This is a photo of my grandfather, Heinrich F., at the beginning of the 1930s.
My grandfather was already in his golden years. I met him only a few times, because Dunajska Streda, to which Nyarasd belonged, was taken over by Hungary during the war. My grandfather, like his children, was completely modern, including his observance of religious customs. The family observed mainly the holidays. During holidays they would visit the synagogue in Dunajska Streda. My grandfather didn't survive the war.
I remember Nyarasd really only foggily. The last time I was there I was 3 years old, on the occasion of some relative's birthday. The village roads were dusty. My grandfather's house stood on this bit of higher ground. On one occasion, I don't even remember which, my parents left me with my grandfather for a few days, so that I could improve my Hungarian. Beside my grandfather's place stood the house of the local reeve, who had a son that was older than I. There was an apple tree in the yard, and he often said to me that when an apple fell, I should call him. And I would yell out: "Jánoska, lepotyant az óma." [in Hungarian dialect: Janoska, an apple fell. - Editor's note]. That I remember. He'd come over and we'd eat the apple together.
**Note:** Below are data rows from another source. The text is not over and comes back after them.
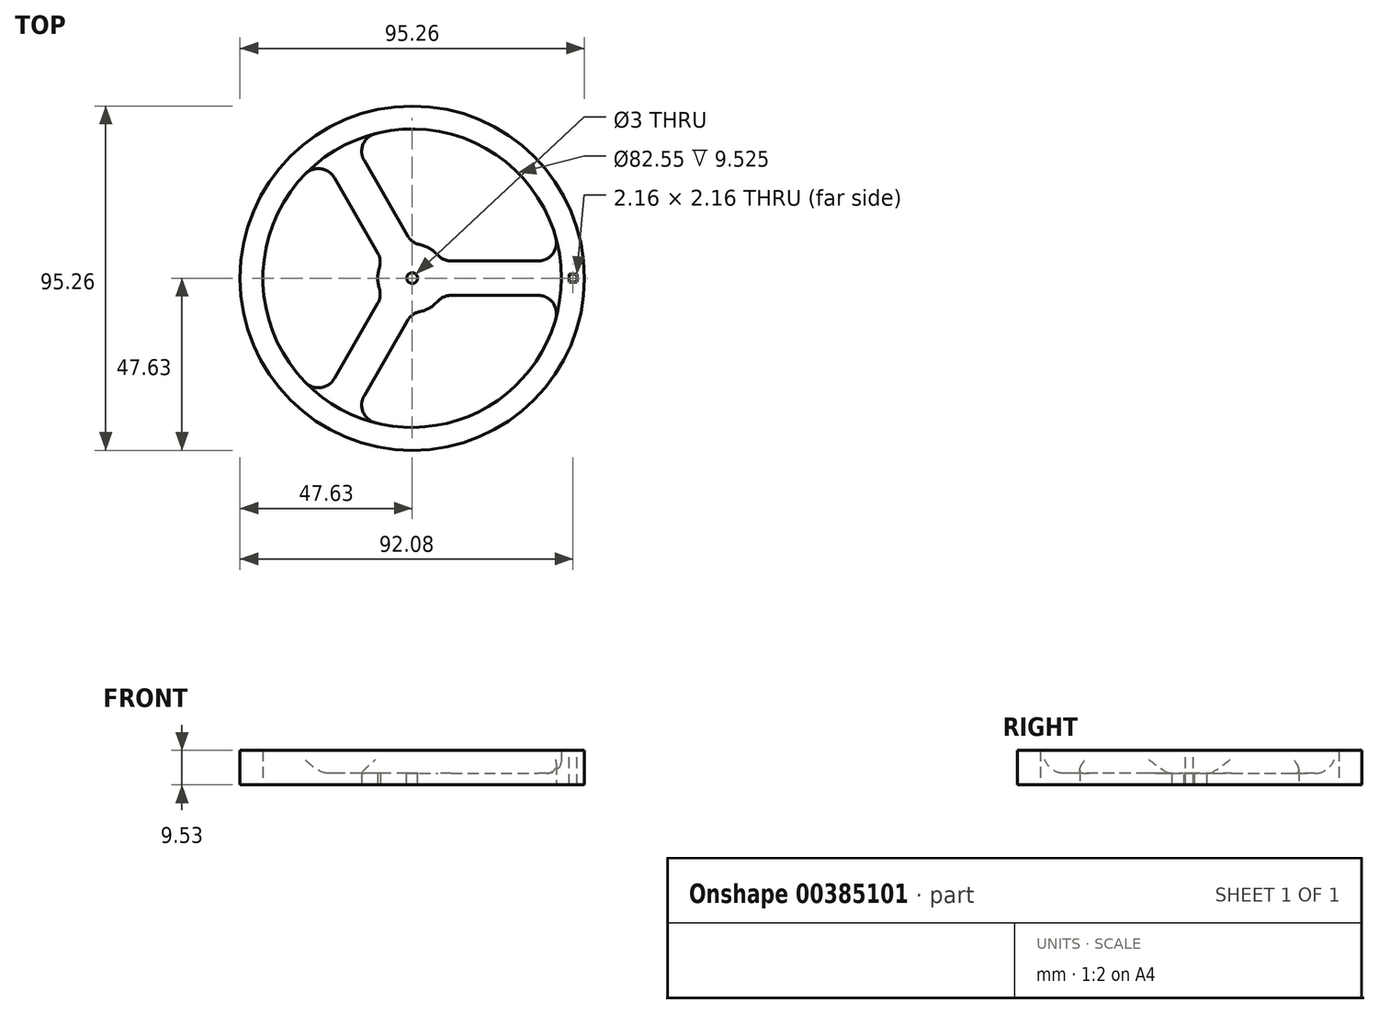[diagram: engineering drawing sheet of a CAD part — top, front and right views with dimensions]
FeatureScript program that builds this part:
annotation { "Feature Type Name" : "Feature", "Feature Type Description" : "" }
export const myFeature = defineFeature(function(context is Context, id is Id, definition is map)
    precondition{}
    {
        {
            var Q0;
            Q0=qCreatedBy(makeId("Top.planeOp"),FACE);
            var sketch = newSketch(context, id + "F0", { "sketchPlane" : qUnion([Q0])});
            skCircle(sketch, "E0", {"center": v(0, 0) * mm, "radius": 47.63 * mm});
            skArc(sketch, "E1", {"start": v(-24.62, 33.13) * mm, "mid": v(-41.28, 0) * mm, "end": v(-24.62, -33.13) * mm});
            skArc(sketch, "E2", {"start": v(-8.25, 4.76) * mm, "mid": v(-9.52, 0) * mm, "end": v(-8.25, -4.76) * mm});
            skLineSegment(sketch, "E3.0", {"start": v(8.25, -4.76) * mm, "end": v(41, -4.76) * mm});
            skLineSegment(sketch, "E4.0", {"start": v(8.25, 4.76) * mm, "end": v(41, 4.76) * mm});
            skLineSegment(sketch, "E5.1.0", {"start": v(0, 9.52) * mm, "end": v(-16.38, 37.89) * mm});
            skLineSegment(sketch, "E5.1.1", {"start": v(-8.25, 4.76) * mm, "end": v(-24.62, 33.13) * mm});
            skLineSegment(sketch, "E5.2.0", {"start": v(-8.25, -4.76) * mm, "end": v(-24.62, -33.13) * mm});
            skLineSegment(sketch, "E5.2.1", {"start": v(0, -9.53) * mm, "end": v(-16.38, -37.89) * mm});
            skArc(sketch, "E6.trimOffspring", {"start": v(-16.38, -37.89) * mm, "mid": v(20.64, -35.75) * mm, "end": v(41, -4.76) * mm});
            skArc(sketch, "E7.trimOffspring", {"start": v(41, 4.76) * mm, "mid": v(20.64, 35.75) * mm, "end": v(-16.38, 37.89) * mm});
            skArc(sketch, "E8.trimOffspring", {"start": v(8.25, 4.76) * mm, "mid": v(4.76, 8.25) * mm, "end": v(0, 9.53) * mm});
            skArc(sketch, "E9.trimOffspring", {"start": v(0, -9.53) * mm, "mid": v(4.76, -8.25) * mm, "end": v(8.25, -4.76) * mm});
            skSolve(sketch);
        }
        {
            var Q0;
            Q0=makeQuery(id+"F0.imprint","IMPRINT",FACE,{"disambiguationData":[TD([[makeQuery(id+"F0.imprint","IMPRINT",EDGE,{"derivedFrom":sQuery(id+"F0.wireOp",EDGE,"E0")}),1.0]])]});
            var Q1;
            Q1=makeQuery(id+"F0.imprint","IMPRINT",FACE,{"disambiguationData":[TD([[makeQuery(id+"F0.imprint","IMPRINT",EDGE,{"derivedFrom":sQuery(id+"F0.wireOp",EDGE,"E2")}),1.0]])]});
            extrude(context, id + "F1", {"entities" : qUnion([Q0, Q1]), "depth" : 9.52 * mm});
        }
        {
            var Q0;
            Q0=makeQuery(id+"F1.opExtrude","CAP_FACE",FACE,{"disambiguationData":[OSD([sQuery(id+"F0.wireOp",EDGE,"E0"),sQuery(id+"F0.wireOp",EDGE,"E1"),sQuery(id+"F0.wireOp",EDGE,"E2"),sQuery(id+"F0.wireOp",EDGE,"E3.0"),sQuery(id+"F0.wireOp",EDGE,"E4.0"),sQuery(id+"F0.wireOp",EDGE,"E5.1.0"),sQuery(id+"F0.wireOp",EDGE,"E5.1.1"),sQuery(id+"F0.wireOp",EDGE,"E5.2.0"),sQuery(id+"F0.wireOp",EDGE,"E5.2.1"),sQuery(id+"F0.wireOp",EDGE,"E6.trimOffspring"),sQuery(id+"F0.wireOp",EDGE,"E7.trimOffspring"),sQuery(id+"F0.wireOp",EDGE,"E8.trimOffspring"),sQuery(id+"F0.wireOp",EDGE,"E9.trimOffspring")])],"isStart":false});
            var sketch = newSketch(context, id + "F2", { "sketchPlane" : qUnion([Q0])});
            skCircle(sketch, "E10", {"center": v(0, 0) * mm, "radius": 41.28 * mm});
            skCircle(sketch, "E11", {"center": v(0, 0) * mm, "radius": 1.5 * mm});
            skSolve(sketch);
        }
        {
            var Q0;
            Q0=makeQuery(id+"F2.imprint","IMPRINT",FACE,{"disambiguationData":[TD([[makeQuery(id+"F2.imprint","IMPRINT",EDGE,{"derivedFrom":sQuery(id+"F2.wireOp",EDGE,"E11")}),1.0]])]});
            extrude(context, id + "F3", {"entities" : qUnion([Q0]), "operationType" : NewBodyOperationType.REMOVE, "endBound" : BoundingType.THROUGH_ALL, "oppositeDirection" : true, "depth" : 25.4 * mm});
        }
        {
            var Q0;
            Q0=makeQuery(id+"F2.imprint","IMPRINT",FACE,{"disambiguationData":[TD([[makeQuery(id+"F2.imprint","IMPRINT",EDGE,{"derivedFrom":sQuery(id+"F2.wireOp",EDGE,"E11")}),-1.0]])]});
            var Q1;
            Q1=sQuery(id+"F2.wireOp",EDGE,"E10");
            extrude(context, id + "F4", {"entities" : qUnion([Q0]), "operationType" : NewBodyOperationType.REMOVE, "surfaceEntities" : qUnion([Q1]), "oppositeDirection" : true, "depth" : 6.35 * mm});
        }
        {
            var Q0;
            {var subQ0=sQuery(id+"F2.wireOp",EDGE,"E10");Q0=makeQuery(id+"F4.boolean.opBoolean","COPY",EDGE,{"derivedFrom":makeQuery(id+"F4.opExtrude","CAP_EDGE",EDGE,{"disambiguationData":[OSD([subQ0]),TDD([makeQuery(id+"F2.imprint","IMPRINT",EDGE,{"disambiguationData":[TD([[makeQuery(id+"F2.imprint","INTERSECT",VERTEX,{"derivedFrom":[makeQuery(id+"F1.opExtrude","CAP_EDGE",EDGE,{"disambiguationData":[OSD([sQuery(id+"F0.wireOp",EDGE,"E5.1.1")])],"isStart":false}),subQ0]}),1.0]])],"derivedFrom":subQ0})])],"isStart":false})});}
            var Q1;
            {var subQ0=sQuery(id+"F2.wireOp",EDGE,"E10");Q1=makeQuery(id+"F4.boolean.opBoolean","COPY",EDGE,{"derivedFrom":makeQuery(id+"F4.opExtrude","CAP_EDGE",EDGE,{"disambiguationData":[OSD([subQ0]),TDD([makeQuery(id+"F2.imprint","IMPRINT",EDGE,{"disambiguationData":[TD([[makeQuery(id+"F2.imprint","INTERSECT",VERTEX,{"derivedFrom":[makeQuery(id+"F1.opExtrude","CAP_EDGE",EDGE,{"disambiguationData":[OSD([sQuery(id+"F0.wireOp",EDGE,"E5.2.0")])],"isStart":false}),subQ0]}),-1.0]])],"derivedFrom":subQ0})])],"isStart":false})});}
            var Q2;
            {var subQ0=sQuery(id+"F2.wireOp",EDGE,"E10");Q2=makeQuery(id+"F4.boolean.opBoolean","COPY",EDGE,{"derivedFrom":makeQuery(id+"F4.opExtrude","CAP_EDGE",EDGE,{"disambiguationData":[OSD([subQ0]),TDD([makeQuery(id+"F2.imprint","IMPRINT",EDGE,{"disambiguationData":[TD([[makeQuery(id+"F2.imprint","INTERSECT",VERTEX,{"derivedFrom":[makeQuery(id+"F1.opExtrude","CAP_EDGE",EDGE,{"disambiguationData":[OSD([sQuery(id+"F0.wireOp",EDGE,"E3.0")])],"isStart":false}),subQ0]}),-1.0]])],"derivedFrom":subQ0})])],"isStart":false})});}
            fillet(context, id + "F5", {"entities" : qUnion([Q0, Q1, Q2]), "radius" : 3.8 * mm, "allowEdgeOverflow" : false});
        }
        {
            var Q0;
            Q0=makeQuery(id+"F1.opExtrude","SWEPT_EDGE",EDGE,{"disambiguationData":[OSD([sQuery(id+"F0.wireOp",EDGE,"E1"),sQuery(id+"F0.wireOp",EDGE,"E5.1.1")])]});
            var Q1;
            Q1=makeQuery(id+"F1.opExtrude","SWEPT_EDGE",EDGE,{"disambiguationData":[OSD([sQuery(id+"F0.wireOp",EDGE,"E5.1.0"),sQuery(id+"F0.wireOp",EDGE,"E7.trimOffspring")])]});
            var Q2;
            Q2=makeQuery(id+"F1.opExtrude","SWEPT_EDGE",EDGE,{"disambiguationData":[OSD([sQuery(id+"F0.wireOp",EDGE,"E4.0"),sQuery(id+"F0.wireOp",EDGE,"E7.trimOffspring")])]});
            var Q3;
            Q3=makeQuery(id+"F1.opExtrude","SWEPT_EDGE",EDGE,{"disambiguationData":[OSD([sQuery(id+"F0.wireOp",EDGE,"E3.0"),sQuery(id+"F0.wireOp",EDGE,"E6.trimOffspring")])]});
            var Q4;
            Q4=makeQuery(id+"F1.opExtrude","SWEPT_EDGE",EDGE,{"disambiguationData":[OSD([sQuery(id+"F0.wireOp",EDGE,"E4.0"),sQuery(id+"F0.wireOp",EDGE,"E8.trimOffspring")])]});
            var Q5;
            Q5=makeQuery(id+"F1.opExtrude","SWEPT_EDGE",EDGE,{"disambiguationData":[OSD([sQuery(id+"F0.wireOp",EDGE,"E5.1.0"),sQuery(id+"F0.wireOp",EDGE,"E8.trimOffspring")])]});
            var Q6;
            Q6=makeQuery(id+"F1.opExtrude","SWEPT_EDGE",EDGE,{"disambiguationData":[OSD([sQuery(id+"F0.wireOp",EDGE,"E2"),sQuery(id+"F0.wireOp",EDGE,"E5.1.1")])]});
            var Q7;
            Q7=makeQuery(id+"F1.opExtrude","SWEPT_EDGE",EDGE,{"disambiguationData":[OSD([sQuery(id+"F0.wireOp",EDGE,"E2"),sQuery(id+"F0.wireOp",EDGE,"E5.2.0")])]});
            var Q8;
            Q8=makeQuery(id+"F1.opExtrude","SWEPT_EDGE",EDGE,{"disambiguationData":[OSD([sQuery(id+"F0.wireOp",EDGE,"E3.0"),sQuery(id+"F0.wireOp",EDGE,"E9.trimOffspring")])]});
            var Q9;
            Q9=makeQuery(id+"F1.opExtrude","SWEPT_EDGE",EDGE,{"disambiguationData":[OSD([sQuery(id+"F0.wireOp",EDGE,"E5.2.1"),sQuery(id+"F0.wireOp",EDGE,"E9.trimOffspring")])]});
            var Q10;
            Q10=makeQuery(id+"F1.opExtrude","SWEPT_EDGE",EDGE,{"disambiguationData":[OSD([sQuery(id+"F0.wireOp",EDGE,"E1"),sQuery(id+"F0.wireOp",EDGE,"E5.2.0")])]});
            var Q11;
            Q11=makeQuery(id+"F1.opExtrude","SWEPT_EDGE",EDGE,{"disambiguationData":[OSD([sQuery(id+"F0.wireOp",EDGE,"E5.2.1"),sQuery(id+"F0.wireOp",EDGE,"E6.trimOffspring")])]});
            fillet(context, id + "F6", {"entities" : qUnion([Q0, Q1, Q2, Q3, Q4, Q5, Q6, Q7, Q8, Q9, Q10, Q11]), "radius" : 5.08 * mm, "tangentPropagation" : true, "allowEdgeOverflow" : false});
        }
        {
            var Q0;
            Q0=makeQuery(id+"F2.imprint","IMPRINT",FACE,{"disambiguationData":[TD([[makeQuery(id+"F2.imprint","IMPRINT",EDGE,{"derivedFrom":makeQuery(id+"F1.opExtrude","CAP_EDGE",EDGE,{"disambiguationData":[OSD([sQuery(id+"F0.wireOp",EDGE,"E0")])],"isStart":false})}),1.0]])]});
            var sketch = newSketch(context, id + "F7", { "sketchPlane" : qUnion([Q0])});
            skLineSegment(sketch, "E12.bottom", {"start": v(45.53, 1.08) * mm, "end": v(43.37, 1.08) * mm});
            skLineSegment(sketch, "E12.top", {"start": v(45.53, -1.08) * mm, "end": v(43.37, -1.08) * mm});
            skLineSegment(sketch, "E12.left", {"start": v(45.53, 1.08) * mm, "end": v(45.53, -1.08) * mm});
            skLineSegment(sketch, "E12.right", {"start": v(43.37, 1.08) * mm, "end": v(43.37, -1.08) * mm});
            skPoint(sketch, "E12.middle", {"position": v(44.45, 0) * mm});
            skSolve(sketch);
        }
        {
            var Q0;
            Q0=makeQuery(id+"F7.imprint","IMPRINT",FACE,{"disambiguationData":[TD([[makeQuery(id+"F7.imprint","IMPRINT",EDGE,{"derivedFrom":sQuery(id+"F7.wireOp",EDGE,"E12.bottom")}),1.0]])]});
            extrude(context, id + "F8", {"entities" : qUnion([Q0]), "operationType" : NewBodyOperationType.REMOVE, "endBound" : BoundingType.THROUGH_ALL, "oppositeDirection" : true, "depth" : 25.4 * mm});
        }
    });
My grandfather lived in a typical village house that had a front hall and part of the courtyard was roofed over. They didn't have running water, but drew it from a well in the yard. In the front part of the house there was a store with various goods. You entered the store through the kitchen. Behind the kitchen there were two rooms, and in the back there was a stable. There was a small garden behind the house, and they also raised animals, but I don't remember anymore which ones. After the territorial division, when Nyarasd fell to Hungary, I never met my grandfather again. He most likely died on the way to a concentration camp.